OLD ROUGHNECKS

He showed up at my house early last week, before seven o’clock.  My wife hired him.  He’s a painter.  He had the white truck, the white shirt and the white pants.  His glasses had paint specks.  His tennis shoes had caught the drippings of a rainbow of colors.

He meant business.  He had a white painter’s cap.

This guy’s about to spend a week in my house. He’s going to be in my bathroom, in my closet, in my kitchen and in my bedroom. My wife hired him, I just write the check at the end of the week.

I wanted to get to know him.

After all, I’ve got a collection of matchbooks in a goldfish bowl and a few old pens I really enjoy using.  A book full of William Faulkner short stories. I don’t share that knowledge with just anybody.

We started talking. He used to work in the oilfield.  We both had worked offshore.

The floodgates opened

Mind you, he’s on the clock and I’m paying. He’s got more time than I have money.  He can paint later.  .

If you don’t know, oilfield hands are a special breed.  We’re members of the same club.  We’ve been there.  We share stories no one else can understand.  We have a language of our own.  Spinning chains, catheads, blocks and swivels, slips and elevators, tongs and subs.  It’s a world we know.  We’ve put our hands on cold steel and bored holes in the ground.

Cops talk to cops, doctors talk to doctors and lawyers talk to lawyers.  Every occupation is its own barometer.

He and I shared a world of hard hats, steel toed boots, crazy tool pushers and wild drillers.
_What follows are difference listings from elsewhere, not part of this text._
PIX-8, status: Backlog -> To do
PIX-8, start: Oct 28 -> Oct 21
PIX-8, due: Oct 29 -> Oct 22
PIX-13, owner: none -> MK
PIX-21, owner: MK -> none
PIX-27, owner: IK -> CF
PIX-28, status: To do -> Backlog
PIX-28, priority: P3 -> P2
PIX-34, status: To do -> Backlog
I went to college to get away from the oil rigs.  That’s what my Dad wanted for me.  But, he made a roughneck out of me anyhow.  I spent twenty years wearing a tie every day.
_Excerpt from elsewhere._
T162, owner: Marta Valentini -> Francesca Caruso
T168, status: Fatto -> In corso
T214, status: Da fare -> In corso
When I hit fifty-five, I went back.  Just wanted to smell the diesel, get a bit of drilling mud on me,  listen to the brake squeal and watch three or four miles of pipe turning to the right.

My painter said he would go back in a heart beat.  He said, “I miss it every day.”
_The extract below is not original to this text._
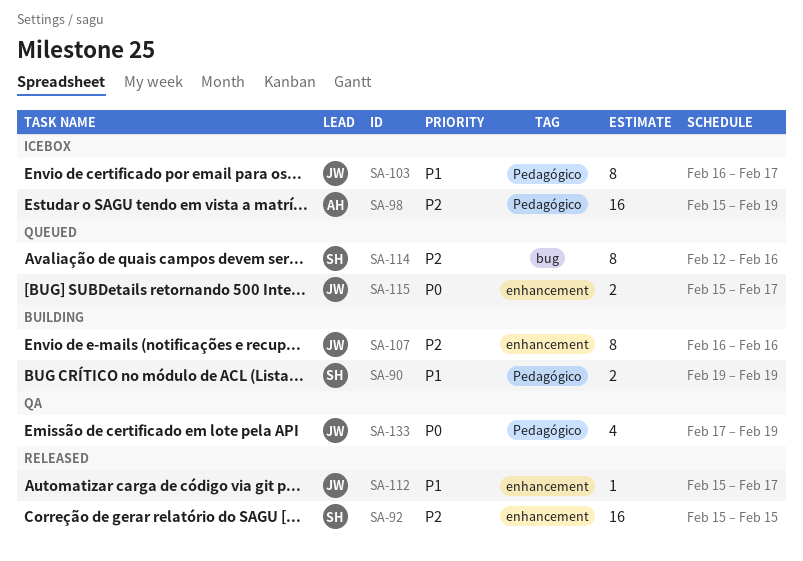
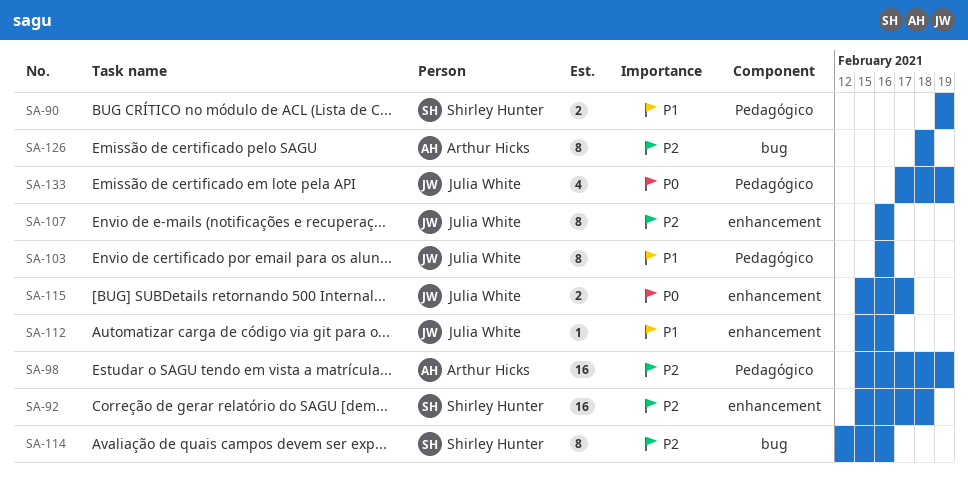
SA-92, due: Feb 15 -> Feb 18
SA-103, due: Feb 17 -> Feb 16
SA-112, due: Feb 17 -> Feb 16
SA-126: none -> present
I agree.  It’s in my blood.

I’ve always wondered why I was a bit different than most other people.  I think it’s my time spent on drilling rigs.  I think it’s good and bad.  Working ninety feet in the air, hanging by a safety line, pulling pipe back in the derrick changes a young man.  Working twelve hours a day and you can’t go home at the end of a shift changes a young man.

Not to say we’re different than any other occupation. The guys in the military, the doctors, the cops, even the lawyers,  they say the same.

They are brothers in the job.  Old Roughnecks are brothers on a rig.